Since 2002, art collector Patrick Seguin has invited 10 international galleries to exhibit in their space, with shows previously selected by Gagosian, Sadie Coles, Paula Cooper, and others.  This notion of “carte blanche,” free reign over the gallery space and the works displayed within it, is notable gesture in today’s contemporary art world, one in which the gallery itself relieves itself itself of any claim to the concepts explored inside it.  As Seguin states in an interview with artist Nate Lowman, “when it’s a ‘Carte Blanche…’ I don’t want to deal with it.  It’s the business of the gallery I invite.”  Seguin’s interest in this sense of release, of abandon over the control of his space, has led to a unique conversation with the art world around his four walls, one that continues here with Karma.

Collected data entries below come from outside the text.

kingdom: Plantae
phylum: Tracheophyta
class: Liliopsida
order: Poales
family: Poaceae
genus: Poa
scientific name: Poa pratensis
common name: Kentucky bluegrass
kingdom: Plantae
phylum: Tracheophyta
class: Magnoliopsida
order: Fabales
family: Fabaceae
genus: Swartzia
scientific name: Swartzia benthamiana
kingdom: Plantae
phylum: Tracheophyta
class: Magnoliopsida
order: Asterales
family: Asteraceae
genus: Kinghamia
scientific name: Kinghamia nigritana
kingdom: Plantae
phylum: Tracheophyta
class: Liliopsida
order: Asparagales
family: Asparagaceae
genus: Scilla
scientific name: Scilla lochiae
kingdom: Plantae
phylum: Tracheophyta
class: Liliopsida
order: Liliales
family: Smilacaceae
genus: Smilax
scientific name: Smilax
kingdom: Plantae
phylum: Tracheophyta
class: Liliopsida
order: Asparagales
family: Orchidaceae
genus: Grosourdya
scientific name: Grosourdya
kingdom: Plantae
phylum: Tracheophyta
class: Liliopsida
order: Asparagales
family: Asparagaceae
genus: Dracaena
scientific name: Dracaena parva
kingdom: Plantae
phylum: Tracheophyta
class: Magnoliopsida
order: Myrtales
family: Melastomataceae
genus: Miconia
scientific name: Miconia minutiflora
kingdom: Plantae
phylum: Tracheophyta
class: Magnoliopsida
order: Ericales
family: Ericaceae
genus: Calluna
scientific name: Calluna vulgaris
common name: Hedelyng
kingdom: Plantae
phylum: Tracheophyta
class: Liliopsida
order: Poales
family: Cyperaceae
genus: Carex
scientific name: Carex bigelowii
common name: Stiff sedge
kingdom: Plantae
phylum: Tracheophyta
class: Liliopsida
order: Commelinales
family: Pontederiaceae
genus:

Louise Bourgeois, PREGNANT WOMAN (2008).
The exhibition Olympia gathers works on paper that explore transgression through both overt depictions and underlying thematic concepts around sex and the human body.  The show examines the correlation between art and commercial illustration, as well as the standards and limitations set on the depiction of sex and sexuality, running through a wide range of figurative styles, subject matter and approach to the human form itself.  This concept works particularly well when focusing on the both the conflicts and points of slippage between erotic content and explorations of the natural progression and reproduction of human life, not to mention the often neutral states between these poles that artists so often mine for inspiration.  From Louise Bourgeois’ Pregnant Woman, (2008) to Tom of Finland’s Untitled (1957), the show reveals a wide range of investigations into depictions of the body and desire, alongside the often subtle undertones that serve as their counterpoint.  This is perhaps best seen in Andy Warhol’s Feet with Flowers (1956), a holdover from the artist’s commercial illustration days.  Depicting a foot caressing flowers in all of its sensual implication, the work underscores Warhol’s early understanding both of the language of desire, and the comical capacities of hyperbole in using this language.
This same sense of the body, its deployment in the language of both art and commerce, and the implications of these forms echoed through erotic, makes the exhibition quite compelling, and a fitting continuation of the unique results Seguin’s Carte Blanche project continues to bring to his gallery space.